- Promotional photograph from TV-am
- Born: Michael Hugh Saunderson Morris 26 June 1946 Harrow, Middlesex, England,
- Died: 22 October 2012 (aged 66) Dorking, Surrey, England
- Education: University of Manchester (BA)
- Occupations: Television presenter; journalist;
- Years active: 1969–2002
- Employers: TV-am (1983–1992); Yorkshire Television (1996–2002);
- Notable credits: Thames News; Calendar;

= Mike Morris (TV presenter) =

British television anchor (1946–2012)

Michael Hugh Saunderson Morris (26 June 1946 – 22 October 2012) was a British television presenter and journalist, best known as a main anchor for TV-am's flagship breakfast television programme Good Morning Britain.

==Early life==
Morris was born in Harrow, Middlesex. He attended St Paul's School in London, and the University of Manchester, at which he gained a BA degree in American and English Literature.

==Career==
Morris's career as a journalist began in 1969 when he joined the Surrey Comet, a local weekly newspaper. He later moved to Sydney in Australia and became a bulletin editor for the news agency AAP Reuters, before switching to sports journalism in 1974 when he joined United Newspapers as a reporter and later, sports editor.

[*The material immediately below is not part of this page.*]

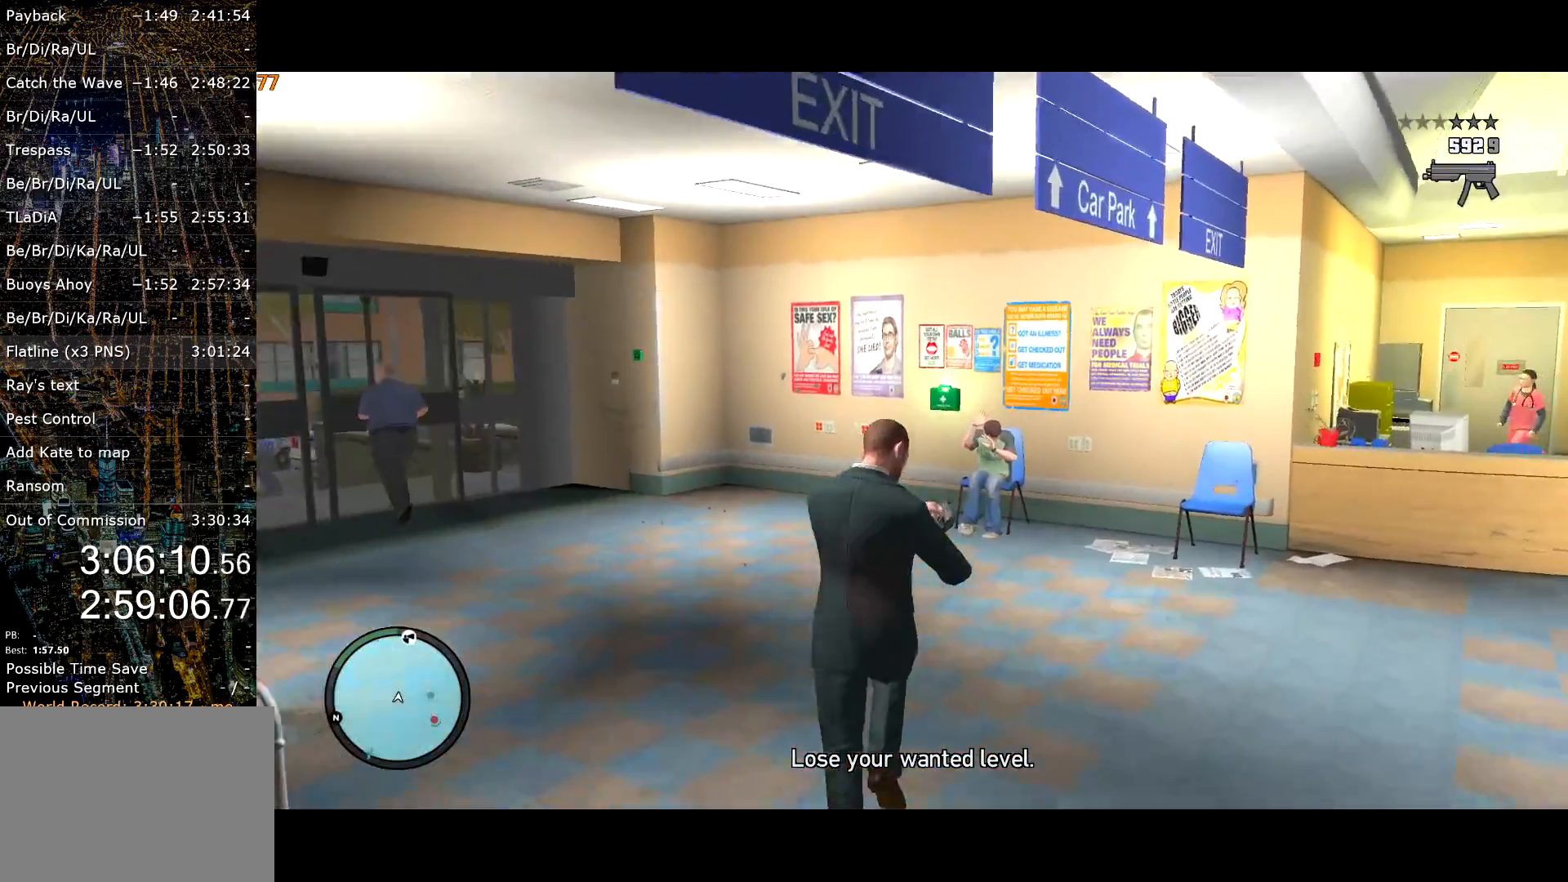
{"keys": ["shift", "w"], "mouse": [], "events": [[367, "mouse_wheel_up", "down"], [417, "mouse_wheel_up", "up"], [450, "mouse_wheel_down", "down"], [500, "mouse_wheel_down", "up"]]}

Morris switched to broadcasting in 1979 when he became a sub-editor and reporter for regional news programme Thames News in London. Four years later, he was part of the launch team at TV-am, initially as a sports correspondent before becoming presenter of Good Morning Britains Saturday edition. He became a chief weekday anchor in 1987, presenting alongside Anne Diamond, Kathy Tayler, Maya Even and Lorraine Kelly among others. While at the station, he conducted the first live interview on British television with Nelson Mandela, shortly after his release from prison.

He remained with TV-am until the station lost its ITV franchise at the end of 1992, he famously told reporters that he was 'gutted' when the station lost its franchise a year earlier. He later joined GMTV to present its Sunday magazine show Sunday Best in April 1993 and also presented on the now closed cable channel Wire TV.

Morris returned to regional television in 1996 when he became a main anchor for Yorkshire Television's flagship news programme Calendar, alongside Christa Ackroyd and Christine Talbot. He left YTV in March 2002.

== Personal life and death==
Morris died from heart failure aged 66 on 22 October 2012, after suffering from cancer. He is survived by two daughters and four grandchildren.